La répression en Syrie a fait «probablement plus» de 5000 morts, a affirmé lundi la haut commissaire aux droits de l'homme de l'ONU, Navi Pillay, s'en prenant devant le Conseil de sécurité des Nations unies à l'inaction de la communauté internationale.

«Aujourd'hui j'ai rapporté le fait que le nombre (des morts) excède 5000», a-t-elle dit lors d'un point de presse à l'issue de la réunion du Conseil.

L'ONU a des informations selon lesquelles plus de 200 personnes ont été tuées depuis le 2 décembre par les forces du président Bachar al-Assad, a indiqué Mme Pillay, selon des diplomates qui ont assisté à la réunion du Conseil.

Le dernier bilan de l'ONU était de plus de 4000 personnes tuées par les forces syriennes depuis le début du mouvement de contestation du régime en mars dernier. Interrogé sur ce bilan la semaine dernière, le président Assad avait mis en doute la crédibilité de l'ONU.

Mme Pillay s'exprimait devant le Conseil en réponse à une demande de la France, de la Grande-Bretagne et de l'Allemagne.

Le Conseil de sécurité n'arrive pas à se mettre d'accord sur une résolution qui condamnerait la répression en Syrie.

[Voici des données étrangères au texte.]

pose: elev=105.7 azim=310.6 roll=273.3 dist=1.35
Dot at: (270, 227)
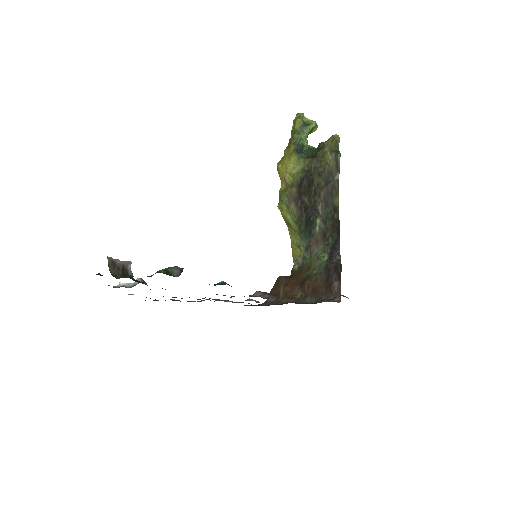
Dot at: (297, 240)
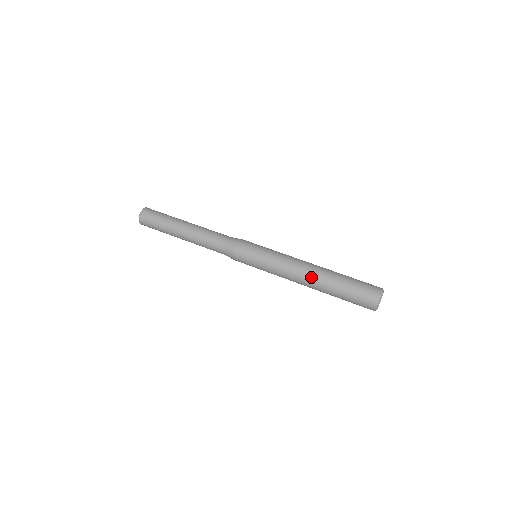
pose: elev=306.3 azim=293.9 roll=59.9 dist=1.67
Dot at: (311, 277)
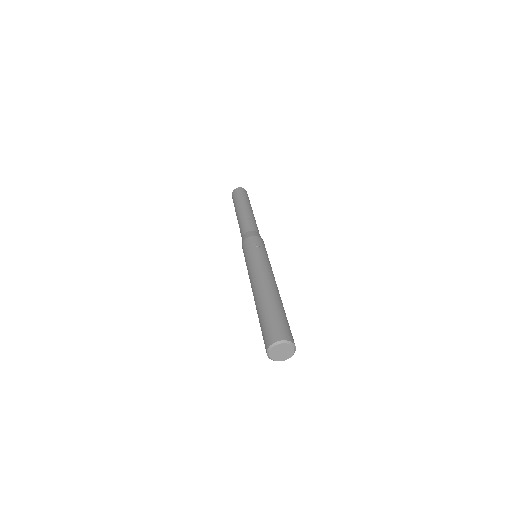
Dot at: (254, 298)
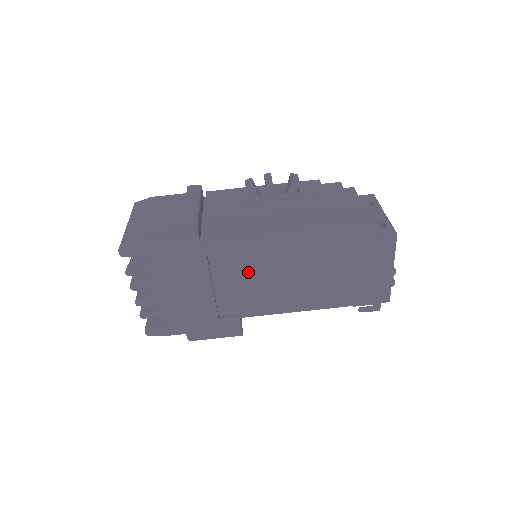
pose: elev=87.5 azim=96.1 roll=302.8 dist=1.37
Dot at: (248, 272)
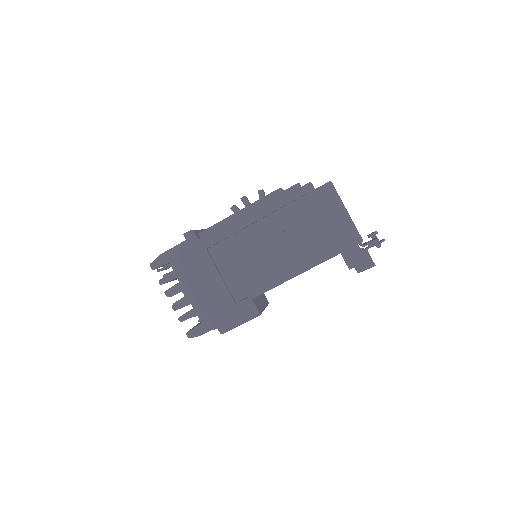
Dot at: (241, 254)
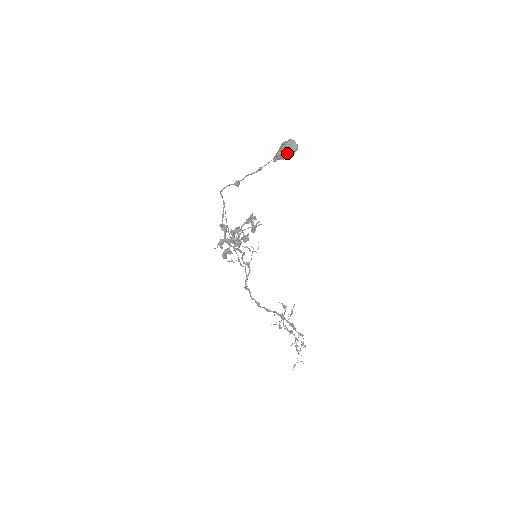
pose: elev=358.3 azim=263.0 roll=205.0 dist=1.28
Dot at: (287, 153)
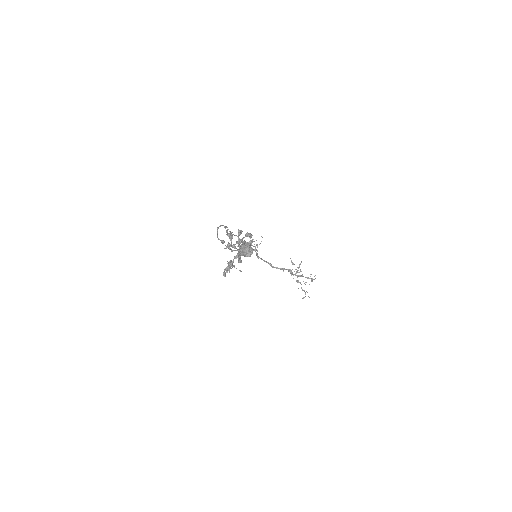
Dot at: (244, 256)
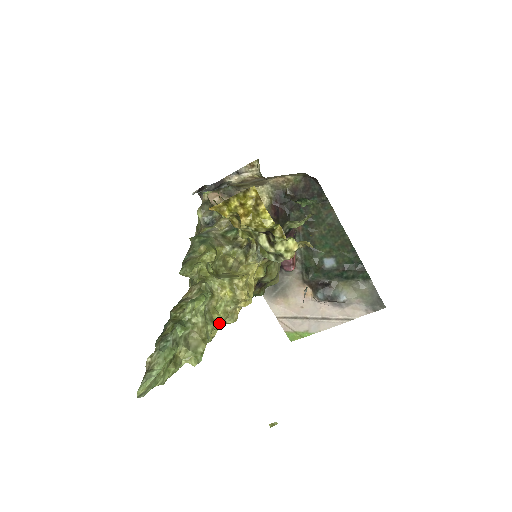
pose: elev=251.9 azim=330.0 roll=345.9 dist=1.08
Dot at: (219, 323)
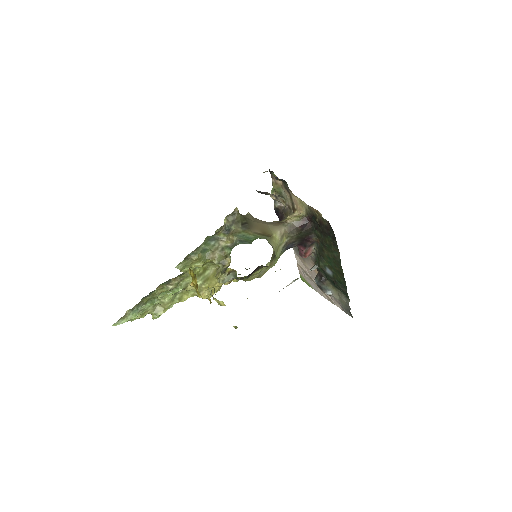
Dot at: (185, 300)
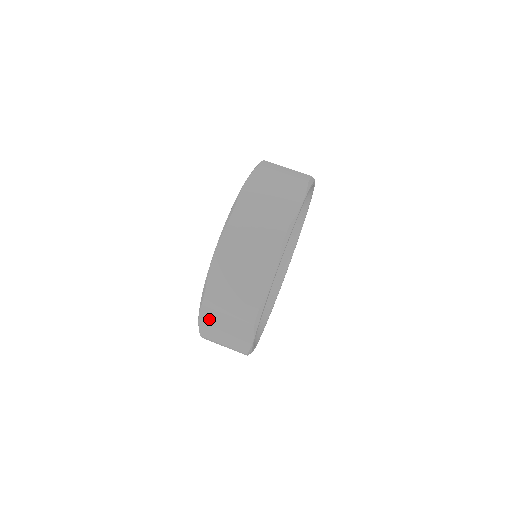
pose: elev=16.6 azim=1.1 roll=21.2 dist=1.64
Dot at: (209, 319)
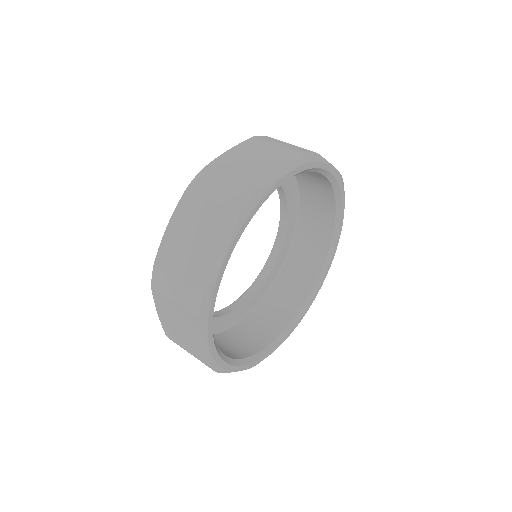
Dot at: (163, 309)
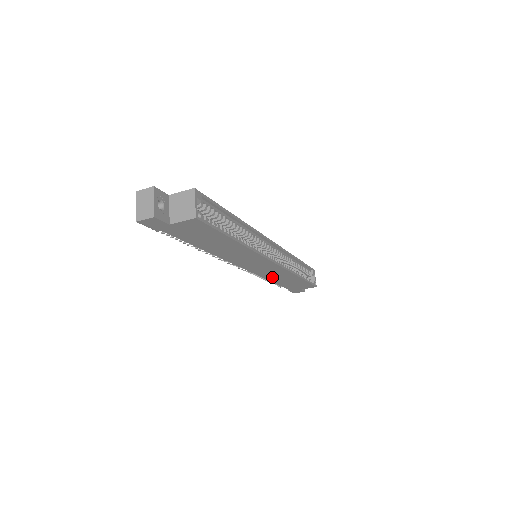
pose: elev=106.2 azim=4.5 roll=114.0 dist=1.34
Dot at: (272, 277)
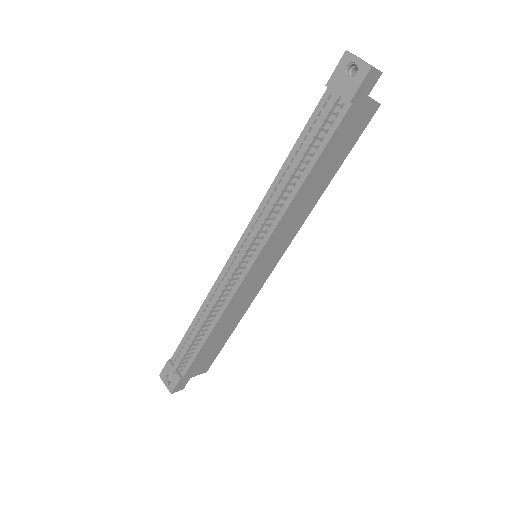
Dot at: (228, 313)
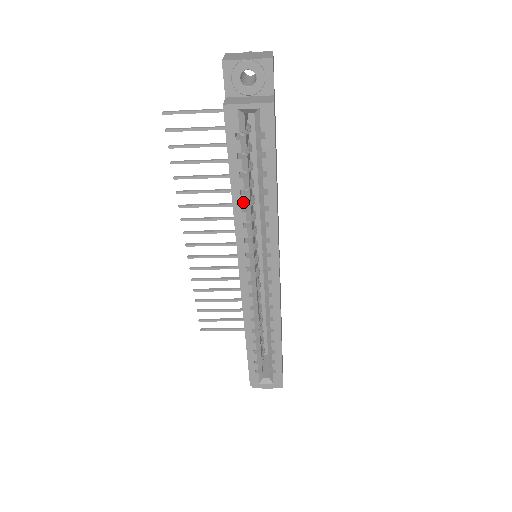
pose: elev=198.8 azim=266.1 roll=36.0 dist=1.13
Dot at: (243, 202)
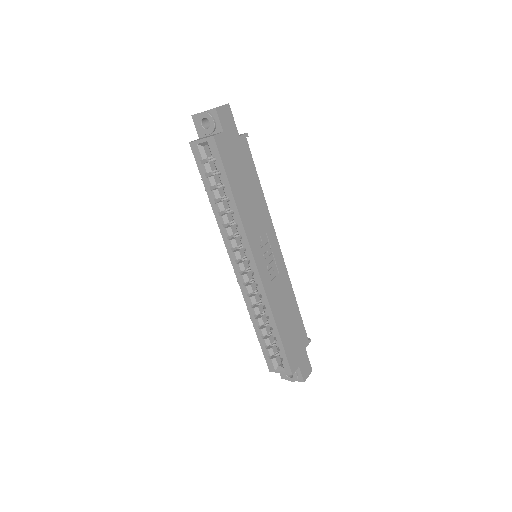
Dot at: (218, 208)
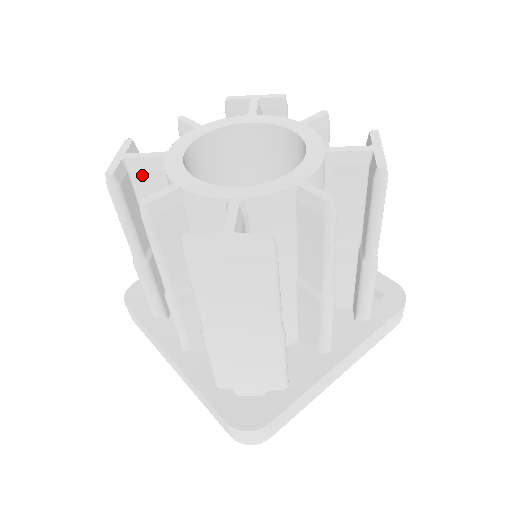
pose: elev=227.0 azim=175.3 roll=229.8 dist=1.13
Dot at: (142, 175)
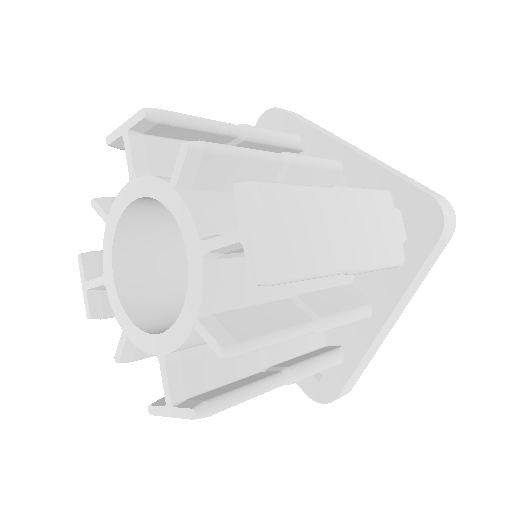
Dot at: occluded
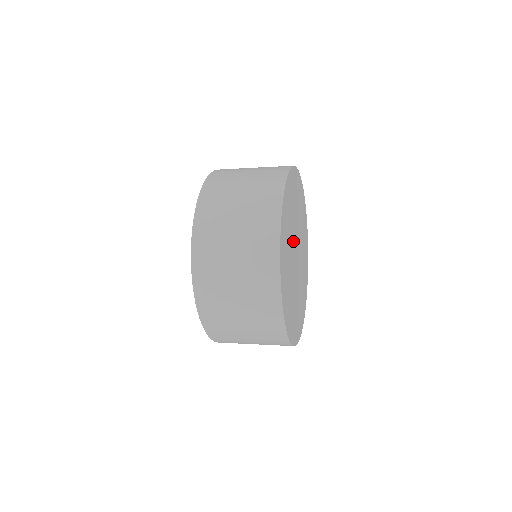
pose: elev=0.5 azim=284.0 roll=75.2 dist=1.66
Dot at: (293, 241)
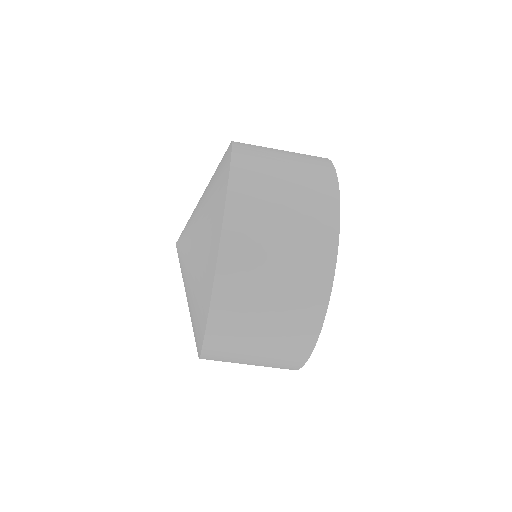
Dot at: occluded
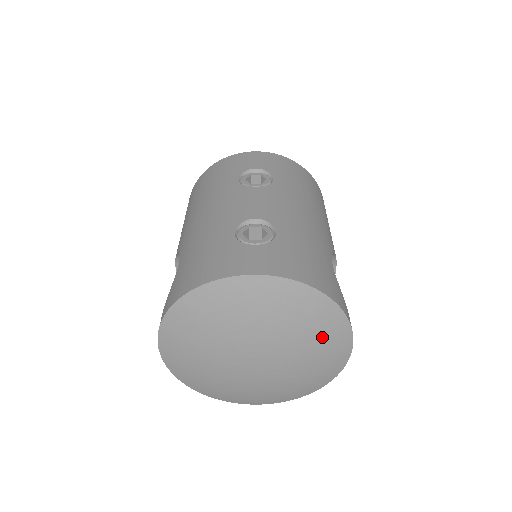
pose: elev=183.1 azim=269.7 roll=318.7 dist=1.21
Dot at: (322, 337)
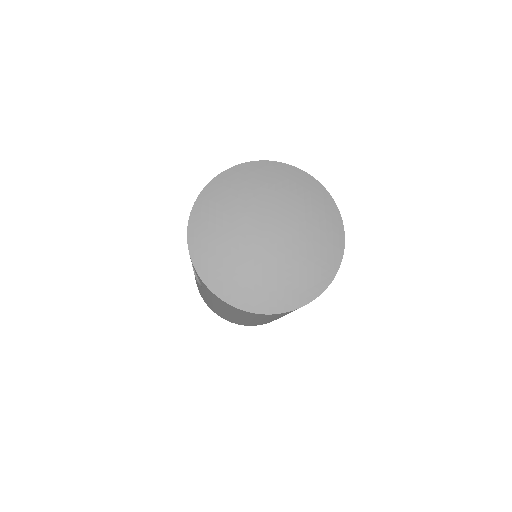
Dot at: (319, 212)
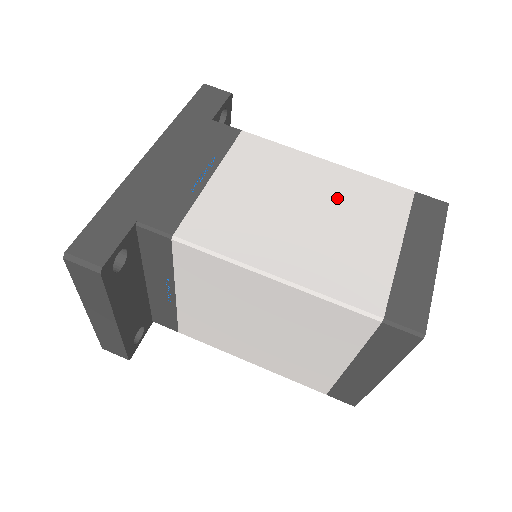
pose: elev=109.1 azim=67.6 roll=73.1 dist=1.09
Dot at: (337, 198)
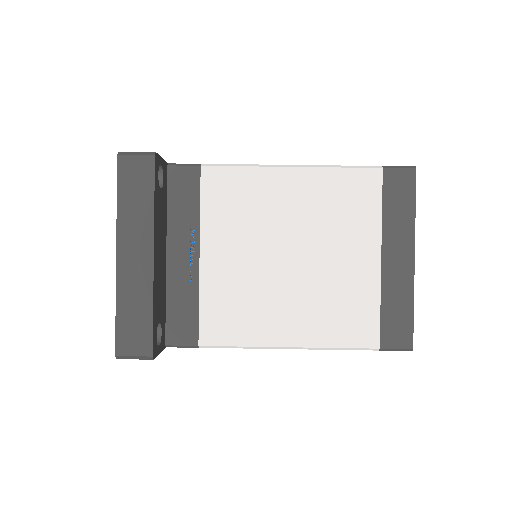
Dot at: occluded
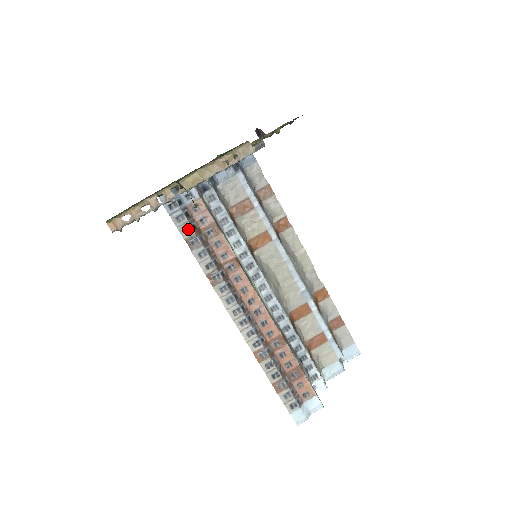
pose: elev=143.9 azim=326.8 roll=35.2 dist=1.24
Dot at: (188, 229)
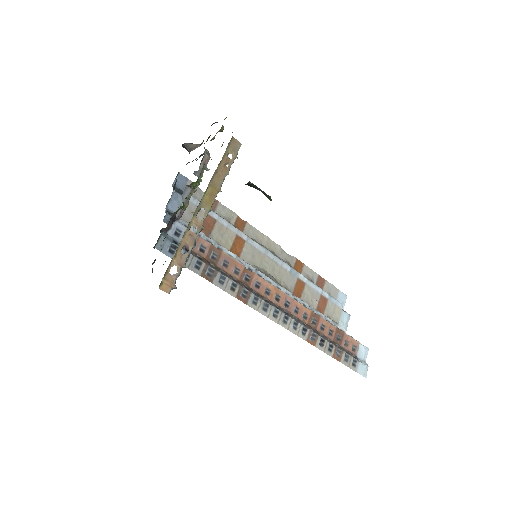
Dot at: (197, 264)
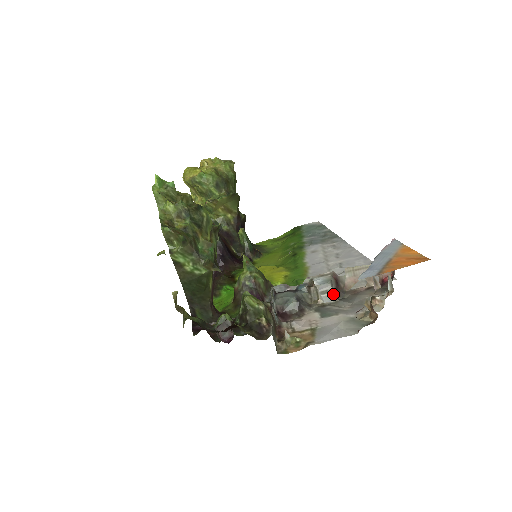
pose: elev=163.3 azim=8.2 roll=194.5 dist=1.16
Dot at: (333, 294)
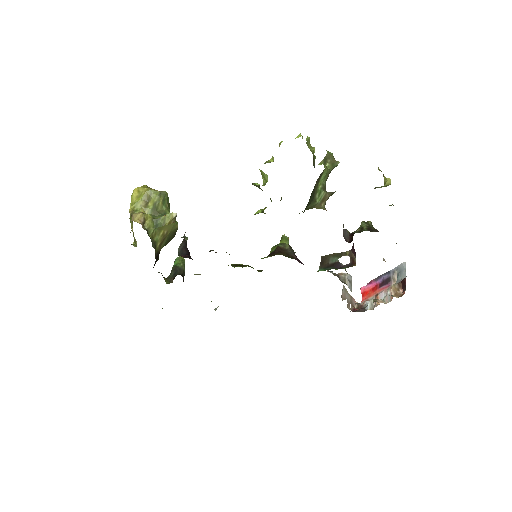
Dot at: occluded
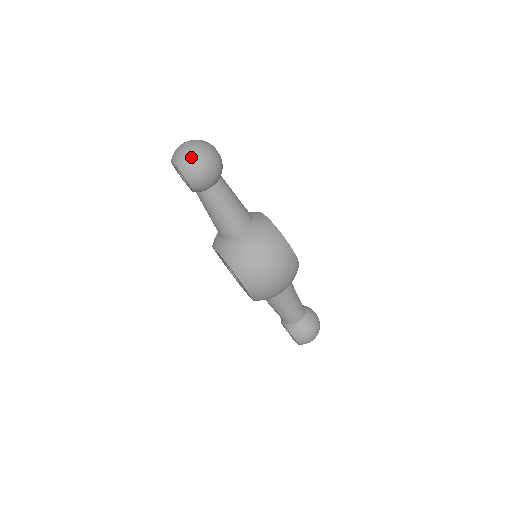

Un double veto russo-chinois a torpillé le 4 octobre un projet de résolution en ce sens. Depuis, la Russie, alliée du régime syrien, n'a pas donné de signe d'assouplissement.

«Des informations crédibles réunies par mon personnel démontrent une tendance à l'usage systématique et étendu de la torture lors des interrogatoires», a assuré Mme Pillay, toujours selon des diplomates.

Citant des sources dignes de foi, Mme Pillay a indiqué que plus de 300 mineurs avaient été tués par les forces syriennes, dont 56 pour le seul mois de novembre. Les écoles ont été utilisées comme centres de détention.

«Tuer des enfants en les frappant ou en leur tirant dessus pendant les manifestations» est une pratique «largement répandue» tout comme «la torture et les mauvais traitements», a-t-elle ajouté.

«L'inaction de la communauté internationale va enhardir les autorités syriennes et assurer l'impunité aux auteurs» de ces tueries, a-t-elle dit.

A l'issue de l'exposé de Navi Pillay, même Vitali Tchourkine, ambassadeur russe à l'ONU, s'est dit «troublé». «Nous sommes tous unis par le fait que nous sommes extrêmement troublés par les développements tragiques en Syrie de ces derniers mois et par le fait que nous voudrions que cela cesse», a-t-il déclaré.

La position de la Russie n'a pas bougé pour autant, a résumé M. Tchourkine. «Ce que la Russie a demandé est le dialogue. Malheureusement nous avons vu certains membres-clés de la communauté internationale et du Conseil de sécurité changer de vitesse et se tourner vers le mode "changer de régime" (en Syrie), décourageant le dialogue à l'intérieur de la Syrie et entre la Ligue arabe et la Syrie», a-t-il poursuivi. «C'est très dangereux», a-t-il prévenu.

A l'opposé, l'ambassadeur de France à l'ONU a vertement mis en cause l'inaction du Conseil de sécurité, «moralement responsable de ce qui se passe aujourd'hui en Syrie». «La France et d'autres membres du Conseil de sécurité considèrent que le silence du Conseil est un scandale», a-t-il poursuivi.

«Nous pensons maintenant que le Conseil de sécurité doit agir», a pour sa part côté affirmé l'ambassadeur britannique à l'ONU Mark Lyall Grant. «Il est intolérable que le Conseil soit condamné à demeurer silencieux», a renchéri l'ambassadeur allemand aux Nations unies Peter Wittig, dont le ministre des Affaires étrangères Guido Westerwelle s'était auparavant dit «choqué» par ce qu'il avait entendu de la situation en Syrie.

«Nous estimons incroyable que le Conseil de sécurité n'ait pas parlé ces derniers mois», a quant à elle Mme Rosemary DiCarlo, ambassadrice adjointe des Etats-Unis à l'ONU.